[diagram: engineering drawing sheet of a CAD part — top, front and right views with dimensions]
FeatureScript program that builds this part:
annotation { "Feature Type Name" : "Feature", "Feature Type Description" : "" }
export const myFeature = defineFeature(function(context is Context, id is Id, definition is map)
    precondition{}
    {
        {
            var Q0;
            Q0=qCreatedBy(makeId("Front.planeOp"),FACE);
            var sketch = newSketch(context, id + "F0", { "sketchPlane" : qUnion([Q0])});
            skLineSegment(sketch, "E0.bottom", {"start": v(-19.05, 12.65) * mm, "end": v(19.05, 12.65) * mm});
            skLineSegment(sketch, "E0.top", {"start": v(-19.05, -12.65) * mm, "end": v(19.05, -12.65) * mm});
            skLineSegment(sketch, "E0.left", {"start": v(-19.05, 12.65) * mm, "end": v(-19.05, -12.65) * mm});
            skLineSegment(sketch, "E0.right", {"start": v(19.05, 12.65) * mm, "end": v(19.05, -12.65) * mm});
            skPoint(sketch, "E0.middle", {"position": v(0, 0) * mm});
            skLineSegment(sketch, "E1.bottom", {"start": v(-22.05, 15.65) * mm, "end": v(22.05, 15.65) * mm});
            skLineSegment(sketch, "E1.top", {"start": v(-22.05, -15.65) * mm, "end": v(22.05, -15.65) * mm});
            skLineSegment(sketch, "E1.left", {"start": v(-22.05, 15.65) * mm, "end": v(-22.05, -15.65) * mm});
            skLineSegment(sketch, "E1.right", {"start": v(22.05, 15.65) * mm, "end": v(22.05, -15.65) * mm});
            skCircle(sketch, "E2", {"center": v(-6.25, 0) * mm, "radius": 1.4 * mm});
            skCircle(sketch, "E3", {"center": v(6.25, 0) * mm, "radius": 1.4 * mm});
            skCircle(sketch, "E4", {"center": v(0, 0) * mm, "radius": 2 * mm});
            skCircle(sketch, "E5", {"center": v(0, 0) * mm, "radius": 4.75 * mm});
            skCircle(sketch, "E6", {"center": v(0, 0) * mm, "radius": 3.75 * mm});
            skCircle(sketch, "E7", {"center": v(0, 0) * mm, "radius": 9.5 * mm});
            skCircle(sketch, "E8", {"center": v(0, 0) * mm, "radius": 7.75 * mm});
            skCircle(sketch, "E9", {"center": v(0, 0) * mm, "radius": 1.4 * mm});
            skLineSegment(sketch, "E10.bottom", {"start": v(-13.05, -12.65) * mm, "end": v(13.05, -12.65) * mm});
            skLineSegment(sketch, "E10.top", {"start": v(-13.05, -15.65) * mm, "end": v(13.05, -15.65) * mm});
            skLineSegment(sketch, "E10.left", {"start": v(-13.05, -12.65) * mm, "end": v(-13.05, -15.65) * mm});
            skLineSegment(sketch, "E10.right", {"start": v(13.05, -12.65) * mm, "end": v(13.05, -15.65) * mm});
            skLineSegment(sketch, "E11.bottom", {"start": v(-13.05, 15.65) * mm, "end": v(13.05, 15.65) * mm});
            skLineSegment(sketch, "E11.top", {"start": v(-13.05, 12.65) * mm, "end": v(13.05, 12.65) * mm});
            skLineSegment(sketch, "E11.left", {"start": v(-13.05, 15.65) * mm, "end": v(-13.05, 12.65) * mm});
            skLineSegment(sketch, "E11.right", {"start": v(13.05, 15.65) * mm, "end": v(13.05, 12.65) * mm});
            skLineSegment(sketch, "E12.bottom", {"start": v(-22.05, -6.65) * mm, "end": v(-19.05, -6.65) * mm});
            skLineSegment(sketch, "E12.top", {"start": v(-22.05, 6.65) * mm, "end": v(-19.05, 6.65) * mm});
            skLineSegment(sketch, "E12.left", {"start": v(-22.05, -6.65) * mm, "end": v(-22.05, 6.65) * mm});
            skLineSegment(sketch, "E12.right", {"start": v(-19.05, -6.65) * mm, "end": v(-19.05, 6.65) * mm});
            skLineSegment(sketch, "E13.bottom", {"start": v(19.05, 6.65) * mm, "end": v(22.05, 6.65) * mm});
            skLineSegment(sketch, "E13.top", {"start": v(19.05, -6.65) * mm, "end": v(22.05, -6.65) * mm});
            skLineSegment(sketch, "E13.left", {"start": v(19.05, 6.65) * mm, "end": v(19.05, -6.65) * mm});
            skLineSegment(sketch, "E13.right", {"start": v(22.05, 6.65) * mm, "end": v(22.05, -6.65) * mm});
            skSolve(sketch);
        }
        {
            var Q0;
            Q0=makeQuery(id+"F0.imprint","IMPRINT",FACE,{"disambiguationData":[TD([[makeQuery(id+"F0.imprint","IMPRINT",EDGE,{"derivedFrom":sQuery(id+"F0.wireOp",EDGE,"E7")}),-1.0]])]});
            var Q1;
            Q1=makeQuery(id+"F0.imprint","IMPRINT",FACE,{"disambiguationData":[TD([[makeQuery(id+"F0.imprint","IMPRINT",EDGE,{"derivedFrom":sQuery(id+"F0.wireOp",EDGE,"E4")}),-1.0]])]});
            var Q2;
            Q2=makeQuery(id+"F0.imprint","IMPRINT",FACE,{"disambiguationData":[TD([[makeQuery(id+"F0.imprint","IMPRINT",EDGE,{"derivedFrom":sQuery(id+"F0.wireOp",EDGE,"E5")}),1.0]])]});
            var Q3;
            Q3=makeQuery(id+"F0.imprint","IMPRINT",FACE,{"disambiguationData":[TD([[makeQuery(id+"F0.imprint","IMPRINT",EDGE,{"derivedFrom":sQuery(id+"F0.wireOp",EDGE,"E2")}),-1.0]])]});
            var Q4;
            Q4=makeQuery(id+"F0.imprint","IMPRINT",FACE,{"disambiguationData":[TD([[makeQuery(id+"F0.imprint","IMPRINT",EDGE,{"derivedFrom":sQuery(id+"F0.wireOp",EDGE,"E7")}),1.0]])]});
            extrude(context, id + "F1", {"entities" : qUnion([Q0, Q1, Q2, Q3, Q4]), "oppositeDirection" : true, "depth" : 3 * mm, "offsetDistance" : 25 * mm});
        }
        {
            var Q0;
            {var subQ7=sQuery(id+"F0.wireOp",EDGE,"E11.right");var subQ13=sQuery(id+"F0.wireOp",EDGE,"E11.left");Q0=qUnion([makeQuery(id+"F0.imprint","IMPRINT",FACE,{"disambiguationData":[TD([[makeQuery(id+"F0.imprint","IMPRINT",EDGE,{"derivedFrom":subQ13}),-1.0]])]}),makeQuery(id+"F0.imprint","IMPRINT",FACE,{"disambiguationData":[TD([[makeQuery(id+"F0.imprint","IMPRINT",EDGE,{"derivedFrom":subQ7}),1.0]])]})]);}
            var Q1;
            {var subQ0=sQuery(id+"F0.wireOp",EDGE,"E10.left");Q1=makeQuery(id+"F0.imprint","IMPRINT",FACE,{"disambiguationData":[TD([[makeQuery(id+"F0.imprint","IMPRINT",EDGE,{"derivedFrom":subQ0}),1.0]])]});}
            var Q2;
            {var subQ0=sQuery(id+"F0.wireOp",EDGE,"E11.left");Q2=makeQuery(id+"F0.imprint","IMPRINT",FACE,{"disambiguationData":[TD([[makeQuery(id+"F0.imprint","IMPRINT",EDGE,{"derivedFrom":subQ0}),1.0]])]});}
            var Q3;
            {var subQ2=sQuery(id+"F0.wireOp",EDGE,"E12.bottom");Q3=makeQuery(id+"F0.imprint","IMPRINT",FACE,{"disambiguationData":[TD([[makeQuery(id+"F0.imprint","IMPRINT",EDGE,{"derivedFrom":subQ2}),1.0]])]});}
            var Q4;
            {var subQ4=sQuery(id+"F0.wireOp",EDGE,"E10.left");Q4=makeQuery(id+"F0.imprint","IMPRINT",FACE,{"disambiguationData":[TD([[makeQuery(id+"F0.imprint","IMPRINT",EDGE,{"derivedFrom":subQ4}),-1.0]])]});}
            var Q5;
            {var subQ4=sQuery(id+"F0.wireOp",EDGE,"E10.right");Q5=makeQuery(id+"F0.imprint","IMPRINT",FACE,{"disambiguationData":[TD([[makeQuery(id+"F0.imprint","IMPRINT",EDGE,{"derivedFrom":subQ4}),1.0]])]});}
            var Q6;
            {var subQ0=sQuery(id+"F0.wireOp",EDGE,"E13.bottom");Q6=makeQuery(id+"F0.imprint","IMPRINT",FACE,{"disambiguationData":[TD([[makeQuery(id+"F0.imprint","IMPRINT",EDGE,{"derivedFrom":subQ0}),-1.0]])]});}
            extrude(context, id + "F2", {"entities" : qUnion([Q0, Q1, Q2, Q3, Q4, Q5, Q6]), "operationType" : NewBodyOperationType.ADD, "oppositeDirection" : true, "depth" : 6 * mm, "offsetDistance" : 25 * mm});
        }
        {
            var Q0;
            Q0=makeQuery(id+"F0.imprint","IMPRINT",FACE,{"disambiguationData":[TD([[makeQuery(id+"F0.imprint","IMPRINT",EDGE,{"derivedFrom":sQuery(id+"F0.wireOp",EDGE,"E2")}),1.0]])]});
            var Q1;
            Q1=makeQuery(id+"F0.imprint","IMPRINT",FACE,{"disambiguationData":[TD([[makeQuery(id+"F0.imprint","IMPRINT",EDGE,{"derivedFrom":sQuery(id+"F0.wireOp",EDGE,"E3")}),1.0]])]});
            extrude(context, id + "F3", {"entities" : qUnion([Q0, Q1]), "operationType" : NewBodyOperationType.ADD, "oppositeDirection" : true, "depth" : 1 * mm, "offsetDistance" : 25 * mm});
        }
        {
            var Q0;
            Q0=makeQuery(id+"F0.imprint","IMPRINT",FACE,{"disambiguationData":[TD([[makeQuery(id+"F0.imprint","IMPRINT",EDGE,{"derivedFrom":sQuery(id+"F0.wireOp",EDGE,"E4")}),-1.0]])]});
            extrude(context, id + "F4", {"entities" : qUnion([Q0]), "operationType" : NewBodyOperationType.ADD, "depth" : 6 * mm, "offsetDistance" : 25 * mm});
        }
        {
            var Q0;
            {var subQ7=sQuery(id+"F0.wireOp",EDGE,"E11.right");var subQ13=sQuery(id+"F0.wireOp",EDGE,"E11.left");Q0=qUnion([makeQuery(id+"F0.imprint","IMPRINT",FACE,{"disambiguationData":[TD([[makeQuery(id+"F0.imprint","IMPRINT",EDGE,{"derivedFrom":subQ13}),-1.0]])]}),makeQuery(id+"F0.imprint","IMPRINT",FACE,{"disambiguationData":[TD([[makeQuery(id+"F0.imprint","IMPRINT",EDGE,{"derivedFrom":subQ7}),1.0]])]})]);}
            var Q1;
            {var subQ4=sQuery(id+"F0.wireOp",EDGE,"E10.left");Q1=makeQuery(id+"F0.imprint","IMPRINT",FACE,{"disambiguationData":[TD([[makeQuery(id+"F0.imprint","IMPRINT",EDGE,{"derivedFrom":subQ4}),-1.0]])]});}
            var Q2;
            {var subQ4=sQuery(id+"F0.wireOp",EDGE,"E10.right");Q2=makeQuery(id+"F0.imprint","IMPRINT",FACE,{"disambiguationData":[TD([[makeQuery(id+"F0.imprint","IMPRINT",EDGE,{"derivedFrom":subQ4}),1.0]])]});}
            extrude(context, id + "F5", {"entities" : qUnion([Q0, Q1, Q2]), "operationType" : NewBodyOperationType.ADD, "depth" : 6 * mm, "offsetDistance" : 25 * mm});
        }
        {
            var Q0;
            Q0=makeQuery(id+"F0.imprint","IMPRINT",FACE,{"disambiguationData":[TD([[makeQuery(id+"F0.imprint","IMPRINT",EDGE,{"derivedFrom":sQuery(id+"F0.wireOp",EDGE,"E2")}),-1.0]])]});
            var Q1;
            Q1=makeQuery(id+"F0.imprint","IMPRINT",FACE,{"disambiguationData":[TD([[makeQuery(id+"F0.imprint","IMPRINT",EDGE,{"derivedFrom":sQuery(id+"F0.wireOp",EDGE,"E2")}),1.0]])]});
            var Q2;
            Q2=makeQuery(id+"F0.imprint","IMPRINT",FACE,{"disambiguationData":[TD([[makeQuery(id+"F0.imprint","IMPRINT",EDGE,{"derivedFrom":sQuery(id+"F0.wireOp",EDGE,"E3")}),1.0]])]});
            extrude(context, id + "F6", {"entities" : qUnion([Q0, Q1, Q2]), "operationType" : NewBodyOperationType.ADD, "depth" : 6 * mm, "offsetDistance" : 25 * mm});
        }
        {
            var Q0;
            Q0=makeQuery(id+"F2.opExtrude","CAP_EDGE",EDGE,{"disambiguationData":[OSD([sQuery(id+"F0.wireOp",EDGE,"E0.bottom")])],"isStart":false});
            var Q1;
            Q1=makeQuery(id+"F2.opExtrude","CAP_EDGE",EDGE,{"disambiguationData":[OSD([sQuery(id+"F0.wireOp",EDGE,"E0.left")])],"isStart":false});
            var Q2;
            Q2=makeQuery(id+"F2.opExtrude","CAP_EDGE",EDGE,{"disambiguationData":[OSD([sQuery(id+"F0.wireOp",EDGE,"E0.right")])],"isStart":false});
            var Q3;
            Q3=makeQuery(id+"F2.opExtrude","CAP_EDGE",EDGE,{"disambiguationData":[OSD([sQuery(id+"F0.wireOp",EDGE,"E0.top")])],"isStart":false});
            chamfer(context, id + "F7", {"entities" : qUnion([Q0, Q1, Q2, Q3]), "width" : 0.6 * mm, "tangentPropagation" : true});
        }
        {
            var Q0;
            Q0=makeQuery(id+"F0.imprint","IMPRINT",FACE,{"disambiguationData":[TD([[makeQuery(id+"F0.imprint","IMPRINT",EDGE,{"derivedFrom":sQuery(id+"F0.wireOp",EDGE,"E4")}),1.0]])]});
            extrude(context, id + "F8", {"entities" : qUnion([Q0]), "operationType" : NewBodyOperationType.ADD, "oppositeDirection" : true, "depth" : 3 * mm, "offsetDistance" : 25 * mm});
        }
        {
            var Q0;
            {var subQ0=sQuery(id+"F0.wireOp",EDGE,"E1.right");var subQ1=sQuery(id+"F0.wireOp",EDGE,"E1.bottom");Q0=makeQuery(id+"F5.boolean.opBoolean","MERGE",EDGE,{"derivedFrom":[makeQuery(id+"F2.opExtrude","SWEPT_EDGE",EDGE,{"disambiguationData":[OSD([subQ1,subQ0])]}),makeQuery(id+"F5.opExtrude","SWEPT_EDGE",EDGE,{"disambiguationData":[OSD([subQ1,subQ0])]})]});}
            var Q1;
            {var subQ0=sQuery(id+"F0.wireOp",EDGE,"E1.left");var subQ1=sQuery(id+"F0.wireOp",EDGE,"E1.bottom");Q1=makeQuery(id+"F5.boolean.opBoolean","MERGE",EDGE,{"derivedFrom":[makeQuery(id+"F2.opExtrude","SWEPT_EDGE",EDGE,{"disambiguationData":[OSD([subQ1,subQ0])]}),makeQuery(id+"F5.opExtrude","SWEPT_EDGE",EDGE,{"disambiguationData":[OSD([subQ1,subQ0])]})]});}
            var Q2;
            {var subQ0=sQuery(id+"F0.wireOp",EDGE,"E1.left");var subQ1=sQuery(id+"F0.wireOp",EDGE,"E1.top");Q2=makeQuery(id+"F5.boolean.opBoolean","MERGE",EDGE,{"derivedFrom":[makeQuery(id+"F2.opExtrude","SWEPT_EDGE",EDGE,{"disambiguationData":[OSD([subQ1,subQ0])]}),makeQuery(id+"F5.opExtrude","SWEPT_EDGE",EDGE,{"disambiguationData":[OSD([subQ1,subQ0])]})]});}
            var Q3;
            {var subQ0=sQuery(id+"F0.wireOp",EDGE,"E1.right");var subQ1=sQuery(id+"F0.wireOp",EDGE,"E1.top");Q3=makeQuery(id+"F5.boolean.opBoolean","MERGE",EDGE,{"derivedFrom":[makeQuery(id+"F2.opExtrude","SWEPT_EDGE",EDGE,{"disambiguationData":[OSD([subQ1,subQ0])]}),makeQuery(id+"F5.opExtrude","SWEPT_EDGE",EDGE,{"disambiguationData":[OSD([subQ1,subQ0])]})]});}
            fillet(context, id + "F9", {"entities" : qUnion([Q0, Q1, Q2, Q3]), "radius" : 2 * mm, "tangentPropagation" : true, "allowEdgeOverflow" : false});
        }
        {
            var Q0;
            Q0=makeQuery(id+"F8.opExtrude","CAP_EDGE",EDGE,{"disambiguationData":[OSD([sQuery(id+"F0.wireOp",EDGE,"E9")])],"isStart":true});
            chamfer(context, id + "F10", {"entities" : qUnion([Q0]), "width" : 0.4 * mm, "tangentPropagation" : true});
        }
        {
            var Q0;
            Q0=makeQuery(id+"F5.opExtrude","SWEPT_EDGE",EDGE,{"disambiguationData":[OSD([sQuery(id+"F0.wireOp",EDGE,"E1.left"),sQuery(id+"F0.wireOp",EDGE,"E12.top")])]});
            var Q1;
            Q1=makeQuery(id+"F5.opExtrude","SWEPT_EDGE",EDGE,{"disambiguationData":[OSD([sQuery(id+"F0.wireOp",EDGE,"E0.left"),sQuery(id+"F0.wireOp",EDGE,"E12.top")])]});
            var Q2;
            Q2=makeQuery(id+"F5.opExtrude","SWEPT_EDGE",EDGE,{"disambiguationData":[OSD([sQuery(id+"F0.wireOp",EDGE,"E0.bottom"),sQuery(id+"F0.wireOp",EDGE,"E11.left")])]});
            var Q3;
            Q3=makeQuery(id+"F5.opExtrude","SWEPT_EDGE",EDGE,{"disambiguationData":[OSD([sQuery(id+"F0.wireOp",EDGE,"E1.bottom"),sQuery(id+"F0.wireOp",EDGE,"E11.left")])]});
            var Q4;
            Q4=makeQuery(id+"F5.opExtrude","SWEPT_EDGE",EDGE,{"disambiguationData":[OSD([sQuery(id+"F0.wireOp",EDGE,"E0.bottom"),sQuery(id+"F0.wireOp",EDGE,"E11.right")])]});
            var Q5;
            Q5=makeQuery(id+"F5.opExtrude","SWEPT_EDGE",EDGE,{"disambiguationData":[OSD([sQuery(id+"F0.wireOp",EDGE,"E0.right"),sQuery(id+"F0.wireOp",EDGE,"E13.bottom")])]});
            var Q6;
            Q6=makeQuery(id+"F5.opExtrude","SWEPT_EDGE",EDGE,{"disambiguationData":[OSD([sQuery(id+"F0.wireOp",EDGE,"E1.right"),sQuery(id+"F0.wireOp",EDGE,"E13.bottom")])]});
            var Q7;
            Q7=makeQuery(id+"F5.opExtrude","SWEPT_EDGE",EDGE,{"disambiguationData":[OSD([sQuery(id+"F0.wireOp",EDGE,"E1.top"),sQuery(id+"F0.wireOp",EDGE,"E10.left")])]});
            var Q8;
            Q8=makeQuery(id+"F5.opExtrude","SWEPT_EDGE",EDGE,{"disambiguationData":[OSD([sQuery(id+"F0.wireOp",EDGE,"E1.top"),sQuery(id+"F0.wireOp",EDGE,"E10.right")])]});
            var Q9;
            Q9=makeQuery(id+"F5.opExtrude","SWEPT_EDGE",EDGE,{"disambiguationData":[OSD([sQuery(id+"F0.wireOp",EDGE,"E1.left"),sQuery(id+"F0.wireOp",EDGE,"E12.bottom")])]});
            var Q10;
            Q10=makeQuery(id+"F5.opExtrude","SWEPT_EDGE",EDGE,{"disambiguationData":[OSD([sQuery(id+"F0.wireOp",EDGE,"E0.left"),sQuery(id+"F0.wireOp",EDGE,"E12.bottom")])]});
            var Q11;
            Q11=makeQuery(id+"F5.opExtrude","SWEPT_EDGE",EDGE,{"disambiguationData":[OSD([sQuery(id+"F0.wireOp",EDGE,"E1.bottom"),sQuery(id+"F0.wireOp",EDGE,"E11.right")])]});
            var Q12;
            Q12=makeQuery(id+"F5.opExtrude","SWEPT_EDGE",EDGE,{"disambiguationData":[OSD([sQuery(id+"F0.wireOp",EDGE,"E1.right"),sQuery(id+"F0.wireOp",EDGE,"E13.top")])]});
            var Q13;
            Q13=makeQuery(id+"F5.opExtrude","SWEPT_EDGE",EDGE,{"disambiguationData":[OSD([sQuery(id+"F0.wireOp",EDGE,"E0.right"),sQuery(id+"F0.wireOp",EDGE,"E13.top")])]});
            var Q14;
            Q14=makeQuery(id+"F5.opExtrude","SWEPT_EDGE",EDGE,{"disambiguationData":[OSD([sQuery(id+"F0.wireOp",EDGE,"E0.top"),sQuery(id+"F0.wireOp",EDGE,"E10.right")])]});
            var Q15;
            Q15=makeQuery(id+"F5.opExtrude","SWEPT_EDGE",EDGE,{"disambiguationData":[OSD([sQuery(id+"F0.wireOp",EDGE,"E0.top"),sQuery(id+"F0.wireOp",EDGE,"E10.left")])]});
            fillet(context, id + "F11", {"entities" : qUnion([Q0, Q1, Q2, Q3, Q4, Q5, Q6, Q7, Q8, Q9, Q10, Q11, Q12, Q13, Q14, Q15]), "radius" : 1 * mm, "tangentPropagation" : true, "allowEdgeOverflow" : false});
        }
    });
┄┄┄┄┄┄┄┄┄┄┄┄┄┄┄┄┄┄┄┄
Yukarıdaki girdilerde "chamfer" kelimesini içeren bütün satırları topla; büyük ve küçük harf ayrımı dikkate alınmalıdır.

* Tamamlanan görev *
            chamfer(context, id + "F7", {"entities" : qUnion([Q0, Q1, Q2, Q3]), "width" : 0.6 * mm, "tangentPropagation" : true});
            chamfer(context, id + "F10", {"entities" : qUnion([Q0]), "width" : 0.4 * mm, "tangentPropagation" : true});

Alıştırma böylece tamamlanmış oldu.